H&M receives record-breaking 35 Mio Euro GDPR Fine in Germany
In the beginning of October, the Hamburg Data Protection Commissioner (“HmbBfDI”) imposed a record-breaking 35,258,707.95 Euro GDPR fine on the German branch of the Swedish clothing-retail giant H&M. It is the highest fine, based on a GDPR violation, a German Data Protection Authority has ever issued.
Since 2014, the management of the H&M service centre in Nuremberg extensively monitored the private lives of their employees in various ways. Following holidays and sick leaves of employees, team leaders would conduct so-called “Welcome Back Talks” in which they recorded employees’ holiday experiences, symptoms of illnesses and medical diagnoses. Some H&M supervisors gathered a broad data base of their employees’ private lives as they recorded details on family issues and religious beliefs from one-on-one talks and even corridor conversations. The recordings had a high level of detail and were updated over time and in some cases were shared with up to 50 other managers throughout the whole company. The H&M supervisors also used this Personal Data to create profiles of their employees and to base future employment decisions and measures on this information. The clandestine data collection only became known as a result of a configuration error in 2019 when the notes were accessible company-wide for a few hours.
After the discovery, the H&M executives presented the HmbBfDI a comprehensive concept on improving Data Protection at their Nuremberg sub-branch. This includes newly appointing a Data Protection coordinator, monthly Data Protection status updates, more strongly communicated whistleblower protection and a consistent process for granting data subject rights.

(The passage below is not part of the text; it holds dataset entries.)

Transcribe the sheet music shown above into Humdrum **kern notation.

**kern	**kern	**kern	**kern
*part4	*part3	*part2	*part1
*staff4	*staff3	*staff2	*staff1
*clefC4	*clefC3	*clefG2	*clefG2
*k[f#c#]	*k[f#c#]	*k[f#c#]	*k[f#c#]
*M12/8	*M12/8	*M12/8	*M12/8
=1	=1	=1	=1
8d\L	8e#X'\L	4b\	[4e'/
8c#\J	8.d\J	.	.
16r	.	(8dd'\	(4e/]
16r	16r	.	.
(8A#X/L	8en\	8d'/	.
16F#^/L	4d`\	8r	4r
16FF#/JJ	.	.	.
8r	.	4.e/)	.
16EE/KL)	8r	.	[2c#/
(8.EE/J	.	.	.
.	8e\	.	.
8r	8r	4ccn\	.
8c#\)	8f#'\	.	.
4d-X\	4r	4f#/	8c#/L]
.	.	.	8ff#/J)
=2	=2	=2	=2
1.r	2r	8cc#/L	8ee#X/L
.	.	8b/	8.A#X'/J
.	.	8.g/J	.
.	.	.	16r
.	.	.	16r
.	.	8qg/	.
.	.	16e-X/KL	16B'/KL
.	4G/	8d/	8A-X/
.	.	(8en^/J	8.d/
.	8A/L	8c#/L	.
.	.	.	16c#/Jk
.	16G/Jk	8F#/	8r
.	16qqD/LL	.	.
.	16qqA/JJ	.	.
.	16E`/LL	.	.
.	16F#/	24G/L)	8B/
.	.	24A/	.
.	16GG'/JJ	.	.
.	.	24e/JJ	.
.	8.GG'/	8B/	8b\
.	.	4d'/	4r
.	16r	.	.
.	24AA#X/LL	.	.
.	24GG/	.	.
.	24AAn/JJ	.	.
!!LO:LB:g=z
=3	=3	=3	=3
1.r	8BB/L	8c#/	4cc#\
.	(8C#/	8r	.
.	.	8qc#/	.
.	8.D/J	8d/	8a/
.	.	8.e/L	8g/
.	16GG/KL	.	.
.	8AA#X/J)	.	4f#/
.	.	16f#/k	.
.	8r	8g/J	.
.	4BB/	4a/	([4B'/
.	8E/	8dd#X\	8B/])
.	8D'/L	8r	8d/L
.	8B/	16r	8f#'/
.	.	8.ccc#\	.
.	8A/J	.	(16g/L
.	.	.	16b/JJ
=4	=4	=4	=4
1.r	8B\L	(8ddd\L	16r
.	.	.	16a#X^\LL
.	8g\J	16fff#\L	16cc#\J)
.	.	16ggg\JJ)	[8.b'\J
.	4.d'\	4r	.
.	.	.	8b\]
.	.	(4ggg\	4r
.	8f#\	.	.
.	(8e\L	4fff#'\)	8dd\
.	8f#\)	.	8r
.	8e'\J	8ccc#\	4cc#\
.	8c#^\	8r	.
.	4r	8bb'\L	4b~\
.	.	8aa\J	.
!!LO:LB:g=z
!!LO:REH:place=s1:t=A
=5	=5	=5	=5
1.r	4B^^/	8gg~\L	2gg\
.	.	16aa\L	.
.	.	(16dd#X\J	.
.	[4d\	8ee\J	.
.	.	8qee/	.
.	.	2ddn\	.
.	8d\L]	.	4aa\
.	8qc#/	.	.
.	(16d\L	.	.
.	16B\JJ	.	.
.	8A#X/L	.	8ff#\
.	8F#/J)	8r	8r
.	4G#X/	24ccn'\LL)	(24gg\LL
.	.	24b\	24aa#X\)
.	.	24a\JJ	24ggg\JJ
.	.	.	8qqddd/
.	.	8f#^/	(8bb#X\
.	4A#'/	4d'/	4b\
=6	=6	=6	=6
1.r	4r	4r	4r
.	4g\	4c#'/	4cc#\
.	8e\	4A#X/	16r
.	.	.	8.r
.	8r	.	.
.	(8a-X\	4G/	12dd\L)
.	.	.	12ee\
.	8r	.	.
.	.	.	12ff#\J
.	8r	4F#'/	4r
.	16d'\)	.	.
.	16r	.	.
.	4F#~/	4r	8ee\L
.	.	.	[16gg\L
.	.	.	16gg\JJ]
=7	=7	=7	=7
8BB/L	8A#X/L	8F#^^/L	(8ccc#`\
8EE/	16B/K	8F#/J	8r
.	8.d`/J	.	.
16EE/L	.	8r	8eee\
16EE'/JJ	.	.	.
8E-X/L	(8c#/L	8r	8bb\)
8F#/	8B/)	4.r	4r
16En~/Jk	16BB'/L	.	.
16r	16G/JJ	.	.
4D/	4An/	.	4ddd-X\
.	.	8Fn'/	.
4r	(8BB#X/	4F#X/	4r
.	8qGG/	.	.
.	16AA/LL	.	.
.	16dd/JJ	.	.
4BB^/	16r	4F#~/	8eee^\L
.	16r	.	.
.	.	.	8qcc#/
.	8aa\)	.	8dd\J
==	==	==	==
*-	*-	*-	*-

Furthermore, H&M has apologised to their employees and paid the affected people a considerable compensation.
With their secret monitoring system at the service centre in Nuremberg, H&M severely violated the GDPR principles of lawfulness, fairness, and transparency of processing pursuant to Art. 5 no. 1 lit. a) and Art. 6 GDPR because they did not have a legal basis for collecting these Personal Data from their employees. The HmbBfDI commented in his statement on the magnitude of the fine saying that “the size of the fine imposed is appropriate and suitable to deter companies from violating the privacy of their employees”.